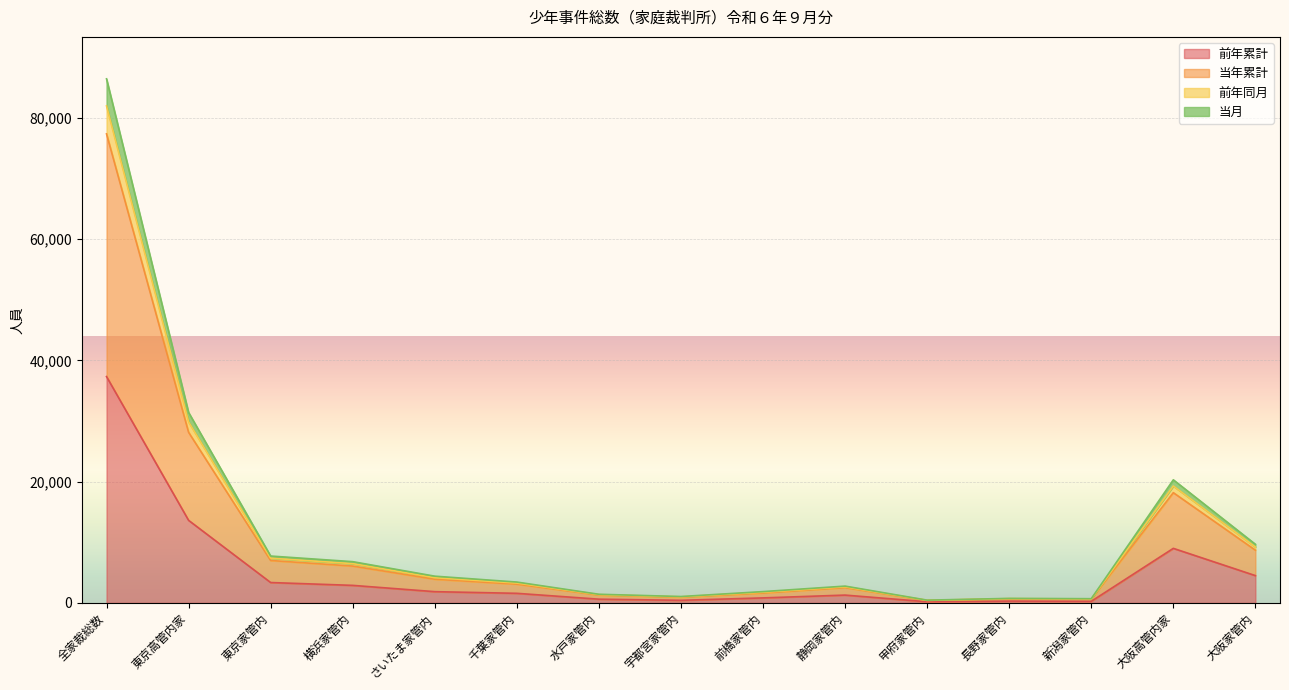

Does the chart display data point markers on the line(s)?

No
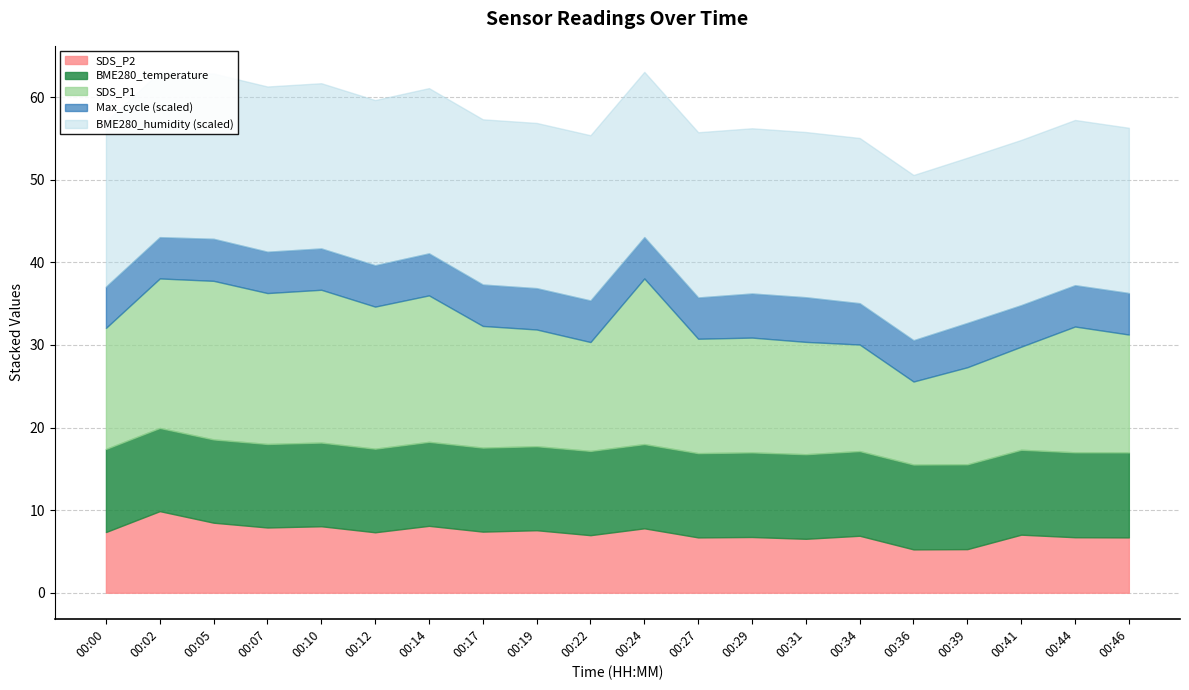

What is the sum of the Max_cycle values at 00:46 and 00:34?

40092.0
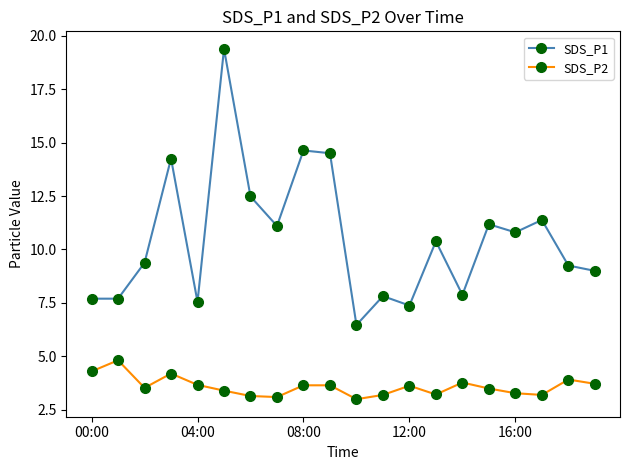

True or false: SDS_P1 and SDS_P2 intersect in this chart.

False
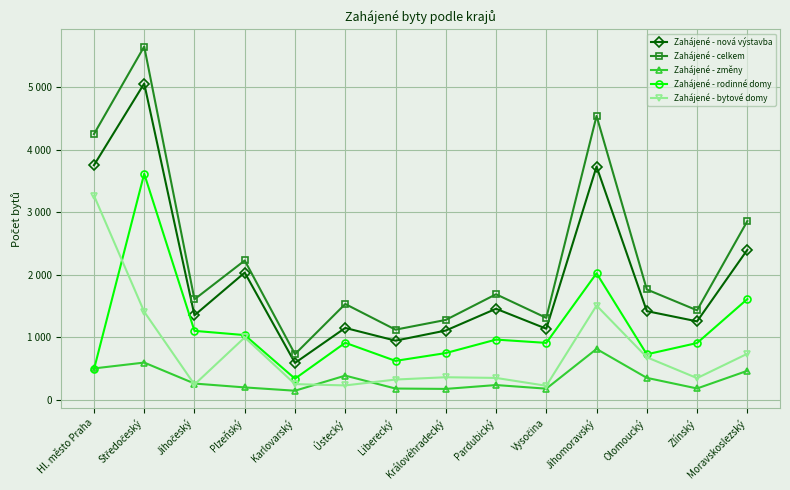

What is the label of the 1st point from the left?

Hl. město Praha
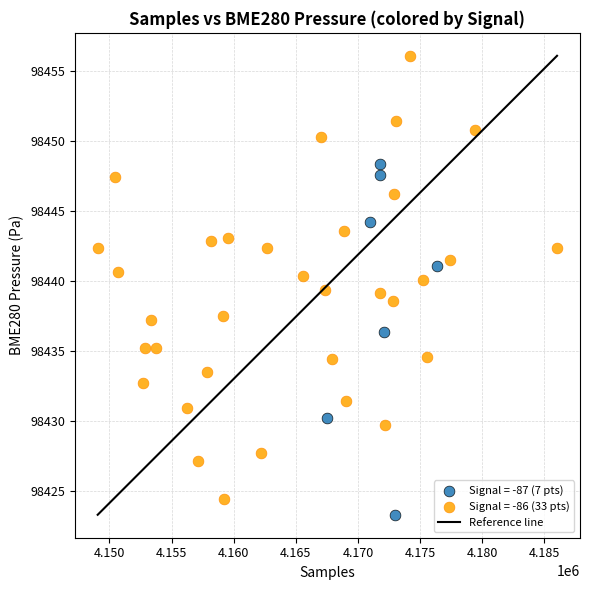

Which series has the widest spread of Y values?

Signal = -86 (33 pts)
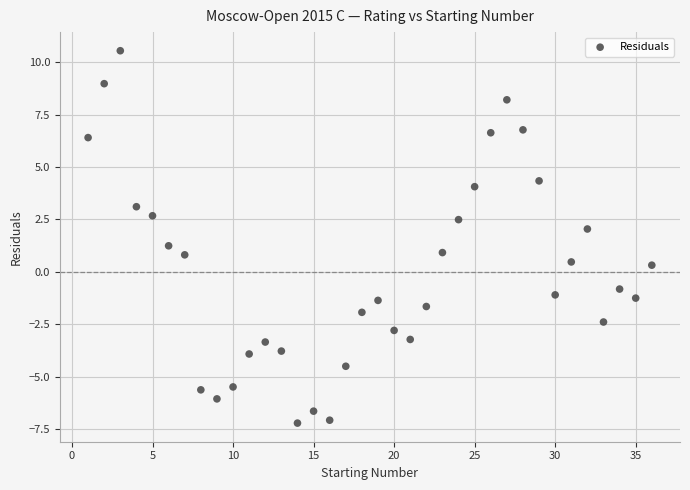

What is the range of Y values (max minus min)?

17.7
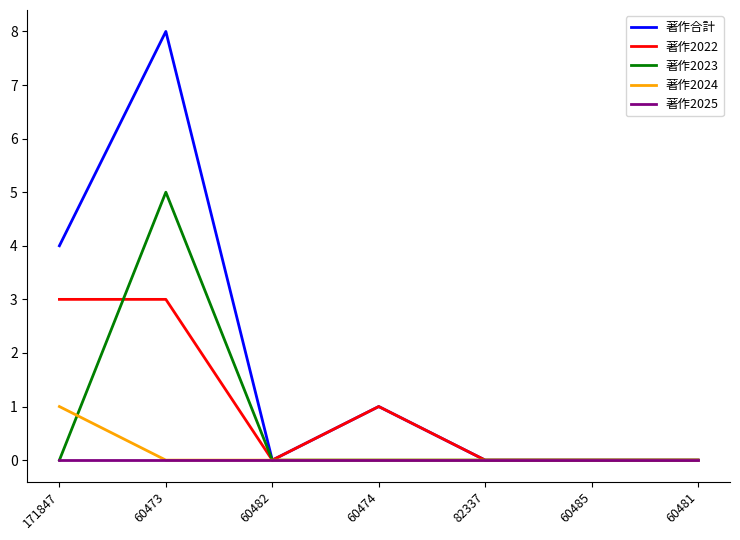

Which series changed the most between 171847 and 60473?

著作2023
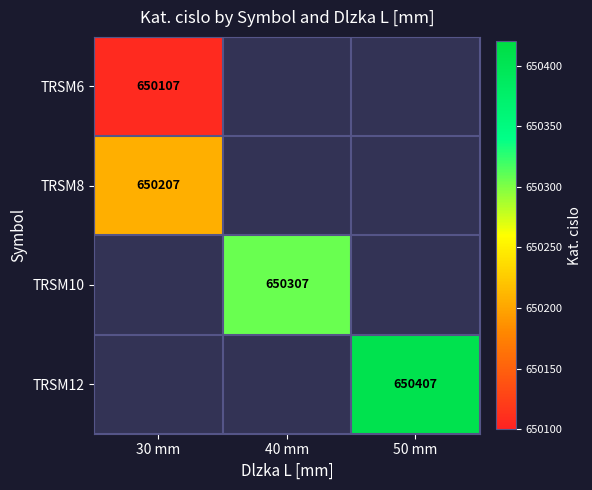

The TRSM10 series shows 650307 at 40 mm. True or false?

True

**WHAT THE EXERCISE ASKS**:
Write the records above as a JSON list of strings, one string per line, skipping blank lines and leaving out the pictures.

**WRITTEN SOLUTION**:
[
  "Does the chart display data point markers on the line(s)?",
  "No",
  "What is the sum of the Max_cycle values at 00:46 and 00:34?",
  "40092.0",
  "True or false: SDS_P1 and SDS_P2 intersect in this chart.",
  "False",
  "What is the label of the 1st point from the left?",
  "Hl. město Praha",
  "Which series has the widest spread of Y values?",
  "Signal = -86 (33 pts)",
  "What is the range of Y values (max minus min)?",
  "17.7",
  "Which series changed the most between 171847 and 60473?",
  "著作2023",
  "The TRSM10 series shows 650307 at 40 mm. True or false?",
  "True"
]